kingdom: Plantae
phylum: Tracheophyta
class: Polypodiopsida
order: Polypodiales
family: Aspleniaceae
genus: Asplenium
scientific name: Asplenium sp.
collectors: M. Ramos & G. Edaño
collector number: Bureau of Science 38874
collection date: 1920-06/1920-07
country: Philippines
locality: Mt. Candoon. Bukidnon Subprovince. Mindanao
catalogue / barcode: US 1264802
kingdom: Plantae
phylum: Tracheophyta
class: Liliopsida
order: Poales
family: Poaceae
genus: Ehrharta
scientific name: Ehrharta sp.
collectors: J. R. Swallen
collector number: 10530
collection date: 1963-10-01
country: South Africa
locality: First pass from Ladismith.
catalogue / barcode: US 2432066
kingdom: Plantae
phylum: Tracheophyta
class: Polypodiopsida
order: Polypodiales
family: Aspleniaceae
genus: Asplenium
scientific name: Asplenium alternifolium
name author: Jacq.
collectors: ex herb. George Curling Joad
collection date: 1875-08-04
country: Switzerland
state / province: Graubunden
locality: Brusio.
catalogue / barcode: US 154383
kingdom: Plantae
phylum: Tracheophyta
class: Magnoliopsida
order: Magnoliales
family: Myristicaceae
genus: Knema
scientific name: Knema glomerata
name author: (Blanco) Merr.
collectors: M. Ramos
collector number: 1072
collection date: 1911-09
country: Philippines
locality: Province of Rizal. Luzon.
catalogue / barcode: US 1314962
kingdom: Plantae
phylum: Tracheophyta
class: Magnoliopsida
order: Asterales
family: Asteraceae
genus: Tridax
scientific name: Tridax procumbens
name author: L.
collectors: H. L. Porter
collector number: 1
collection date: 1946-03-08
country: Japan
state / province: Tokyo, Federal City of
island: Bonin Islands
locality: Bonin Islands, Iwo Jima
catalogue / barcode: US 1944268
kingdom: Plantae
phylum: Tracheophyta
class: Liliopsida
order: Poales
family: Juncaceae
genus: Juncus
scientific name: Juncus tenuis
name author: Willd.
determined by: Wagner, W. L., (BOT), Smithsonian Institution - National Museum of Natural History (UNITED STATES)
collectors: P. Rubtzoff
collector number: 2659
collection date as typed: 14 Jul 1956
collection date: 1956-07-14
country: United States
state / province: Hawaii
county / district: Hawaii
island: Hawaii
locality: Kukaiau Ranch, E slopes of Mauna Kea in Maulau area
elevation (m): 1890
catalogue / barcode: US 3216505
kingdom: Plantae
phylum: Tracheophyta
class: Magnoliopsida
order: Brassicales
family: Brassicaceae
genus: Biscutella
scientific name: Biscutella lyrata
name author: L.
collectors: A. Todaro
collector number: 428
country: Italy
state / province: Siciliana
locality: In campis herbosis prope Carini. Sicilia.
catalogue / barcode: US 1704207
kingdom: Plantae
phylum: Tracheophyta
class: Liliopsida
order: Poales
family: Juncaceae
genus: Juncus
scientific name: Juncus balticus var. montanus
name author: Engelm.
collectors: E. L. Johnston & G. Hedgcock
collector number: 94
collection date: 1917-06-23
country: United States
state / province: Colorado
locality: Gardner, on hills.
□ □ □
## WHAT IS BEING ASKED
Reproduce every line of the records above word for word, from the first line to the last.

## CORRECT OUTPUT
kingdom: Plantae
phylum: Tracheophyta
class: Polypodiopsida
order: Polypodiales
family: Aspleniaceae
genus: Asplenium
scientific name: Asplenium sp.
collectors: M. Ramos & G. Edaño
collector number: Bureau of Science 38874
collection date: 1920-06/1920-07
country: Philippines
locality: Mt. Candoon. Bukidnon Subprovince. Mindanao
catalogue / barcode: US 1264802
kingdom: Plantae
phylum: Tracheophyta
class: Liliopsida
order: Poales
family: Poaceae
genus: Ehrharta
scientific name: Ehrharta sp.
collectors: J. R. Swallen
collector number: 10530
collection date: 1963-10-01
country: South Africa
locality: First pass from Ladismith.
catalogue / barcode: US 2432066
kingdom: Plantae
phylum: Tracheophyta
class: Polypodiopsida
order: Polypodiales
family: Aspleniaceae
genus: Asplenium
scientific name: Asplenium alternifolium
name author: Jacq.
collectors: ex herb. George Curling Joad
collection date: 1875-08-04
country: Switzerland
state / province: Graubunden
locality: Brusio.
catalogue / barcode: US 154383
kingdom: Plantae
phylum: Tracheophyta
class: Magnoliopsida
order: Magnoliales
family: Myristicaceae
genus: Knema
scientific name: Knema glomerata
name author: (Blanco) Merr.
collectors: M. Ramos
collector number: 1072
collection date: 1911-09
country: Philippines
locality: Province of Rizal. Luzon.
catalogue / barcode: US 1314962
kingdom: Plantae
phylum: Tracheophyta
class: Magnoliopsida
order: Asterales
family: Asteraceae
genus: Tridax
scientific name: Tridax procumbens
name author: L.
collectors: H. L. Porter
collector number: 1
collection date: 1946-03-08
country: Japan
state / province: Tokyo, Federal City of
island: Bonin Islands
locality: Bonin Islands, Iwo Jima
catalogue / barcode: US 1944268
kingdom: Plantae
phylum: Tracheophyta
class: Liliopsida
order: Poales
family: Juncaceae
genus: Juncus
scientific name: Juncus tenuis
name author: Willd.
determined by: Wagner, W. L., (BOT), Smithsonian Institution - National Museum of Natural History (UNITED STATES)
collectors: P. Rubtzoff
collector number: 2659
collection date as typed: 14 Jul 1956
collection date: 1956-07-14
country: United States
state / province: Hawaii
county / district: Hawaii
island: Hawaii
locality: Kukaiau Ranch, E slopes of Mauna Kea in Maulau area
elevation (m): 1890
catalogue / barcode: US 3216505
kingdom: Plantae
phylum: Tracheophyta
class: Magnoliopsida
order: Brassicales
family: Brassicaceae
genus: Biscutella
scientific name: Biscutella lyrata
name author: L.
collectors: A. Todaro
collector number: 428
country: Italy
state / province: Siciliana
locality: In campis herbosis prope Carini. Sicilia.
catalogue / barcode: US 1704207
kingdom: Plantae
phylum: Tracheophyta
class: Liliopsida
order: Poales
family: Juncaceae
genus: Juncus
scientific name: Juncus balticus var. montanus
name author: Engelm.
collectors: E. L. Johnston & G. Hedgcock
collector number: 94
collection date: 1917-06-23
country: United States
state / province: Colorado
locality: Gardner, on hills.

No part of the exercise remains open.